IN MEMORIAM: Joseph Rotblat (1908-2005)

Miles A. Pomper

Accepting the Nobel Peace Prize in 1995, the anti-nuclear campaigner Joseph Rotblat concluded with words that he had repeated and lived by in one form or another for more than half a century: “Above all, remember your humanity.”

To Rotblat, who died Aug. 31 in London at age 96, the military, diplomatic, and political questions surrounding nuclear weapons paled besides the ethical ones.

The current notions of nuclear deterrence are unacceptable on moral grounds,” he wrote in 2002. “By acquiescing in this policy, not only the leaders but each of us is taking part in a gamble in which the survival of human civilization is at stake. We rest the security of the world on a balance of terror. In the long run, this is bound to erode the ethical basis of civilization.”

Rotblat fought such thinking for more than six decades. During the 1940s, he became the only scientist to leave the Manhattan Project for moral reasons. He had supported the project to build the first atomic weapons when it was believed that Nazi Germany might first acquire a nuclear weapons capability. When it was clear that the German danger had passed, however, he no longer wanted to be associated with the effort and was dismayed by the bombings of Hiroshima and Nagasaki.

Several years later, Rotblat befriended the British philosopher Bertrand Russell. Russell was interested in Rotblat’s research on the biological effects of radiation based on his examination of the fallout from the 1954 U.S. hydrogen bomb test at Bikini Atoll. Soon thereafter, Russell decided to seek Albert Einstein’s signature on a letter with seven other Nobel laureates that would become known as the Russell-Einstein manifesto. Einstein agreed to do so; it was his last message before his death

“Here then is the problem which we present to you, stark and dreadful and inescapable: shall we put an end to the human race; or shall mankind renounce war?” the signatories asked in that famed 1955 document.

The Russell-Einstein letter would serve as Rotblat’s personal manifesto in the years to come. Two years later, he would help to found the Pugwash Conferences on Science and World Affairs. These conferences have brought together thousands of influential scholars and public figures concerned with reducing the danger of armed conflict and seeking cooperative solutions for global problems. Rotblat was active in the group for many years, and he and the group would share the 1995 Nobel Peace Prize.

In awarding the prize, the Nobel committee said it was its hope that the award “will encourage world leaders to intensify their efforts to rid the world of nuclear weapons.”

The committee also noted that Pugwash had been established “in the desire to see all nuclear arms destroyed and ultimately in a vision of other solutions to international disputes than war.”

During his tenure at Pugwash, Rotblat would campaign for the enactment of a treaty in which countries would pledge not to be the first to use a nuclear weapon. He saw this as a first step in the eventual elimination of nuclear weapons, just as similar interim measures had eventually led to conventions outlawing biological and chemical weapons.

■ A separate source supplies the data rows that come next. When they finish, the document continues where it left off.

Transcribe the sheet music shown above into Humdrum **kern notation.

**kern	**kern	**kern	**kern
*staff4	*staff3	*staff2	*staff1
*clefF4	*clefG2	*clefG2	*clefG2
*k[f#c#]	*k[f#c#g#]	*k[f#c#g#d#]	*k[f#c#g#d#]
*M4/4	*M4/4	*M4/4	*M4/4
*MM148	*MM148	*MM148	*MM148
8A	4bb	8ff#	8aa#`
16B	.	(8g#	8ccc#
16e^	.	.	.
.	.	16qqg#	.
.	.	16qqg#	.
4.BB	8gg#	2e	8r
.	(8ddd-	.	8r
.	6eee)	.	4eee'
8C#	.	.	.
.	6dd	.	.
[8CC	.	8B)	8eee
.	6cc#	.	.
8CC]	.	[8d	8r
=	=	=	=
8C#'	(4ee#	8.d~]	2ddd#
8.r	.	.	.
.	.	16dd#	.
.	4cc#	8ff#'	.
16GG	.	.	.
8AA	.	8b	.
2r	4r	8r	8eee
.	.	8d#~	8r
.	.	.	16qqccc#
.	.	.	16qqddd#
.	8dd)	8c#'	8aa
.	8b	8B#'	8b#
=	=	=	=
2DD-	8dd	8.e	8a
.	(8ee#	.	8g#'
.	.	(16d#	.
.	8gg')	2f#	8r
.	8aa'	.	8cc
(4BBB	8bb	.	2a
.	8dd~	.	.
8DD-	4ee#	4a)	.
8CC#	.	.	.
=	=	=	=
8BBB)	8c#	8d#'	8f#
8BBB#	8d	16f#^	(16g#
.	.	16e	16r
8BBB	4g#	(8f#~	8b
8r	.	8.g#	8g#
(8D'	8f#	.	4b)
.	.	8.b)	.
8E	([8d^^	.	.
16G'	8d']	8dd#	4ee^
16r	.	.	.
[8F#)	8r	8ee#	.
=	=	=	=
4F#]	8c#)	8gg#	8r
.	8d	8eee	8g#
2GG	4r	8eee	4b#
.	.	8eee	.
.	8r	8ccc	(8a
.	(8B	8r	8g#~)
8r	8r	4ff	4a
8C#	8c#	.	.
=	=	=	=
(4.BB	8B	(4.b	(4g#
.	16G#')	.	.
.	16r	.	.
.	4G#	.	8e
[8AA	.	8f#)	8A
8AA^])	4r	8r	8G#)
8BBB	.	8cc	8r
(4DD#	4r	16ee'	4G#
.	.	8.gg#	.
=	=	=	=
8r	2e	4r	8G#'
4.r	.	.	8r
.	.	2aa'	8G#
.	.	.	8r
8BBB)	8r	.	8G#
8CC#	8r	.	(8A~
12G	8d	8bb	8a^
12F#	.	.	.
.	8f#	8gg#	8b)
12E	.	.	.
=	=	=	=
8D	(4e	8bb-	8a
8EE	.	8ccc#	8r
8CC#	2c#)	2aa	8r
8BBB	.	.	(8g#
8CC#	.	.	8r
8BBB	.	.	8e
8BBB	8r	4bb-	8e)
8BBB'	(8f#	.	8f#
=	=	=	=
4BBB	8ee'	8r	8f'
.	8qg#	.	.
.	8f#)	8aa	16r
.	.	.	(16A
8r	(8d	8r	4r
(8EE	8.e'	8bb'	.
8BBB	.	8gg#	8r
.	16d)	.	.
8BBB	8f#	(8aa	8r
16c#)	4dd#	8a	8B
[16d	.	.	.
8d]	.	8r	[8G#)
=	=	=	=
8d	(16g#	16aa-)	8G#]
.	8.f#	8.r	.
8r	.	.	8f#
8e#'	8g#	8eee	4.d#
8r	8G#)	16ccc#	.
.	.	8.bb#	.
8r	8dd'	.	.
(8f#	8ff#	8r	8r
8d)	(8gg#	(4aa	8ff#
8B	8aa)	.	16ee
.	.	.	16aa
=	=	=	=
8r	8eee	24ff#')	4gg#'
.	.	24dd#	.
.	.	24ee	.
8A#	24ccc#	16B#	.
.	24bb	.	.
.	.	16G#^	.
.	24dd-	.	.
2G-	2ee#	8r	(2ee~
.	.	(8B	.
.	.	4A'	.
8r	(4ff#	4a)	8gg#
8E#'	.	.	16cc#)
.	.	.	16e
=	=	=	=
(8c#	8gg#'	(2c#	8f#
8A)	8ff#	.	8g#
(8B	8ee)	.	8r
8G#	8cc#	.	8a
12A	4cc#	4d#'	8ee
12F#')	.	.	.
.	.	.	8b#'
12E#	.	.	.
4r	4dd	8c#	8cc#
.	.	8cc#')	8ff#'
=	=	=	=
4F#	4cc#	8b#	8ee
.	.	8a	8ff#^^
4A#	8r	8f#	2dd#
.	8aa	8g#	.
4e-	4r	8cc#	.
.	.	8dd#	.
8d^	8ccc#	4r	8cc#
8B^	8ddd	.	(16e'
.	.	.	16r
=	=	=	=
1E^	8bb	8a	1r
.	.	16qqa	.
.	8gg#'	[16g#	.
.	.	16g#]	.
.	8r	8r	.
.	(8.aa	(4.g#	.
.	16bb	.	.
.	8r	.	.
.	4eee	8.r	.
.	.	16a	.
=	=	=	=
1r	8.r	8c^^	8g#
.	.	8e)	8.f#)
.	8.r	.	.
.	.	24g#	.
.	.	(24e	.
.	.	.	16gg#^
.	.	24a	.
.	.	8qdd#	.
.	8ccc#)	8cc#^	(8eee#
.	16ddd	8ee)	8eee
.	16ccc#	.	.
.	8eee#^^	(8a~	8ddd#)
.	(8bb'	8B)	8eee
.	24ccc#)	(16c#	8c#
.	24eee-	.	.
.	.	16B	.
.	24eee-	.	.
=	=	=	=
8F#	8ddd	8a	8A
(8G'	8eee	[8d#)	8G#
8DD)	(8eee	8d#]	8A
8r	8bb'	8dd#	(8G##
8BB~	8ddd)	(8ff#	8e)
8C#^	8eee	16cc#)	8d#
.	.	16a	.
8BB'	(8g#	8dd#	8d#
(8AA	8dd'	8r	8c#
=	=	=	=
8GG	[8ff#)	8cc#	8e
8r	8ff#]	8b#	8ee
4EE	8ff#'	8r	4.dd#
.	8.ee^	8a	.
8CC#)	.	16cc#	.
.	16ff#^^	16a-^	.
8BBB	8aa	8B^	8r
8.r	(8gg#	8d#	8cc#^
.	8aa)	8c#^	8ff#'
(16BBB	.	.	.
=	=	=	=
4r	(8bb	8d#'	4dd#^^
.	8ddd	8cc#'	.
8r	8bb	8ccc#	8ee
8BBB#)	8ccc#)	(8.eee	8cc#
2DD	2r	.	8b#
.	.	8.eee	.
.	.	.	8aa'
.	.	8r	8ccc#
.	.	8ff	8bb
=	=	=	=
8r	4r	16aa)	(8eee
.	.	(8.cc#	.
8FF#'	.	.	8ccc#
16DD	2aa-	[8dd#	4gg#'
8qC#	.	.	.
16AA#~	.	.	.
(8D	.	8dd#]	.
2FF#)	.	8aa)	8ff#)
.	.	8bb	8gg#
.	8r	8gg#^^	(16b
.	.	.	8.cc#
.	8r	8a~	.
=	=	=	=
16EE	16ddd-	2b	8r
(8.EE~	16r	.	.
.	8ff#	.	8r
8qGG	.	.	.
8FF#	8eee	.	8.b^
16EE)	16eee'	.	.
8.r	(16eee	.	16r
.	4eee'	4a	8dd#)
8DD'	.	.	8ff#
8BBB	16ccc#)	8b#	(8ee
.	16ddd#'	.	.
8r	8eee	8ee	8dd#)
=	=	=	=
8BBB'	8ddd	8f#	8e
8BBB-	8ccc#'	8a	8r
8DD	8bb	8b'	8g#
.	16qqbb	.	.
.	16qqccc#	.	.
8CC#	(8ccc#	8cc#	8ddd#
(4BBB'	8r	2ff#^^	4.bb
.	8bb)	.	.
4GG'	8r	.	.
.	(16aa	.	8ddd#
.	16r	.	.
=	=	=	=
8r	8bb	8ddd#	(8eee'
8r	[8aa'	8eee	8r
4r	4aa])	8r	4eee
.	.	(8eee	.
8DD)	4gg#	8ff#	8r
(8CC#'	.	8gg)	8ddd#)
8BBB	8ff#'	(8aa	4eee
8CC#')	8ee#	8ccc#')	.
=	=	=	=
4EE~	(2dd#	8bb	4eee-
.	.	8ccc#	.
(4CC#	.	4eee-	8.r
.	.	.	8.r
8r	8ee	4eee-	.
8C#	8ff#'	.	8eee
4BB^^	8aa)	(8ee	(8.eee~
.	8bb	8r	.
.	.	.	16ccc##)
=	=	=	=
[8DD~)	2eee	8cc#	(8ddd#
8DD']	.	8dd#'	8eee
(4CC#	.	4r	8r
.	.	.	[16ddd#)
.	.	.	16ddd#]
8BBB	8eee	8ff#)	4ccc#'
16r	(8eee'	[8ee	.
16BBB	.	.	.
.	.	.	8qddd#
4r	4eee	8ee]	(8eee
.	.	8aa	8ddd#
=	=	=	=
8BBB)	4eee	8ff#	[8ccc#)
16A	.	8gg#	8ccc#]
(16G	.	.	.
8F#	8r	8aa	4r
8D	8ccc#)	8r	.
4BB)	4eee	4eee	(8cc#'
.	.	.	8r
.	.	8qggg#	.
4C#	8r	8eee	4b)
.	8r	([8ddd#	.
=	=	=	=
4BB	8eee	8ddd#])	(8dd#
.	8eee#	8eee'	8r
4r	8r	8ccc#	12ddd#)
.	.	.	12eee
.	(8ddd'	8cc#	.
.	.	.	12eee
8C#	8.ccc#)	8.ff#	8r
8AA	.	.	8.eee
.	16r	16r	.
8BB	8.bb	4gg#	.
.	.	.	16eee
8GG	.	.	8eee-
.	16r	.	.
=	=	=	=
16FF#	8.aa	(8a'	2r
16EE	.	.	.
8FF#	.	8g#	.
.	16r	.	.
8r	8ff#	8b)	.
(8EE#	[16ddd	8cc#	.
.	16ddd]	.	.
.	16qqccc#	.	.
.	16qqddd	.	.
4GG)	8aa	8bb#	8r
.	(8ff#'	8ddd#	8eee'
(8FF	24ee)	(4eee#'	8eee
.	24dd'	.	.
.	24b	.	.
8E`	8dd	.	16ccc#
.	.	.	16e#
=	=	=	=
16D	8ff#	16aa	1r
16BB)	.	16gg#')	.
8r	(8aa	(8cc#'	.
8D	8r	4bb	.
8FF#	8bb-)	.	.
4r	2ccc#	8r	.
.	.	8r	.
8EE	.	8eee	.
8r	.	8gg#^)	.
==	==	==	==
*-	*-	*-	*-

Rotblat acknowledged in his Nobel speech that “nuclear weapons cannot be disinvented. The knowledge of how to use them cannot be erased. A nuclear-weapon-free world would be safer than the present one. But the danger of ultimate catastrophe would still be there. The only way to prevent it is to abolish war altogether. War must cease to be an admissible social institution.”

Nobel Peace Prize Winners for Disarmament

1997 Jody Williams, International Campaign to Ban Landmines
1995 Joseph Rotblat, Pugwash Conferences on Science and World Affairs
1985 International Physicians for the Prevention of Nuclear War
1934 Arthur Henderson, Foreign Secretary of the United Kingdom and president of the 1932 Disarmament Conference.